Lender GE Capital asked the U.S. government on Thursday to stop designating it as "too big to fail," saying it had shrunk to the point where it would not pose a major threat to the nation's financial stability if it experiences distress.
Chief Executive Officer Keith Sherin said in a statement that the General Electric Co unit no longer met the criteria for a "systemically important financial institution," a label that can trigger requirements for stricter oversight and more capital.
The application came the day after a federal judge struck down the designation of insurer MetLife Inc, but GE Capital said the two events were unrelated. The company had said in October that it hoped to apply to the Financial Stability Oversight Council, which includes the Treasury secretary and Federal Reserve chair, for "de-designation" in the first quarter.
The 2010 Dodd-Frank Wall Street reform law authorised regulators to designate non-bank financial companies as systemically important, largely in response to the near-collapse of insurer American International Group Inc and the $182 billion U.S. government bailout it received during the 2008 economic meltdown.
Only four non-banks have been deemed too big to fail, and the label has prompted most to consider reorganising to pre-empt any increased regulation. GE Capital is the first to apply to have the designation removed.

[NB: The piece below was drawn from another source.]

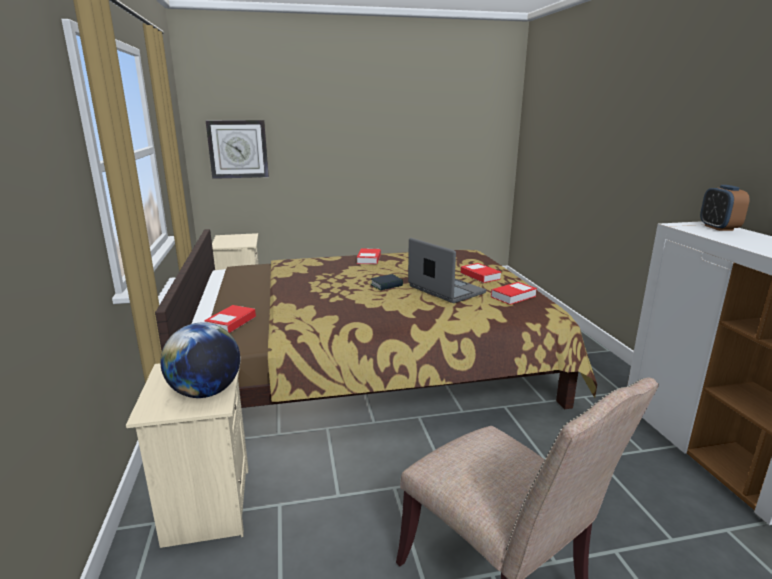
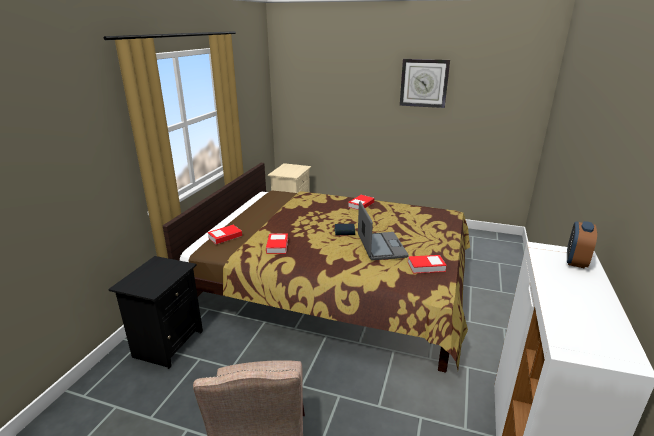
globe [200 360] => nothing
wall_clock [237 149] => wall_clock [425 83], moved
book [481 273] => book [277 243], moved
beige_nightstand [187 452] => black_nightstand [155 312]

Shares of General Electric were up 0.4 percent at $31.96 in afternoon trading. The industrial conglomerate has been working to reduce GE Capital's size and said last April that it would focus on technology and manufacturing.
GE Capital, which received the systemically important label in 2013, said it had more than halved its assets to $265 billion from $549 billion at the end of 2012.
The unit said it had ended all consumer lending in the United States, reduced real estate debt by more than 75 percent, eliminated its real estate equity and cut outstanding commercial paper by almost 90 percent.
"Our plan to change our business model, shrink the company and reduce our risk profile has been successful," Sherin said.
The Financial Stability Oversight Council "welcomes the opportunity to evaluate developments at any designated non-bank financial company and their potential effect on financial stability," said Treasury spokesman Rob Friedlander. "There is a clear process for de-designation."
Each year the council reviews its previous designations and decides whether any changes at a company justify a rescission of the label, he said.
"Before the financial crisis, some of the largest, riskiest non-bank financial companies were not subject to adequate oversight," Friedlander added.
S&P Global Market Intelligence analyst Jim Corridore, who follows General Electric, said in a note on Thursday that he expected GE Capital's designation to be removed.
"GE Capital's transformation has significantly de-risked the company," Corridore said.
MetLife, the largest U.S. life insurer, sued after it was designated systemically important in 2014. Earlier this year, it said the "regulatory environment" and potentially large capital requirements were causing it to consider spinning off its retail business.
Meanwhile, billionaire investor Carl Icahn has pressured AIG to split into smaller companies to shed its designation.
AIG CEO Pete Hancock said on Thursday that the MetLife court decision created an opportunity for the company to seek de-designation, but it was "reserving judgement."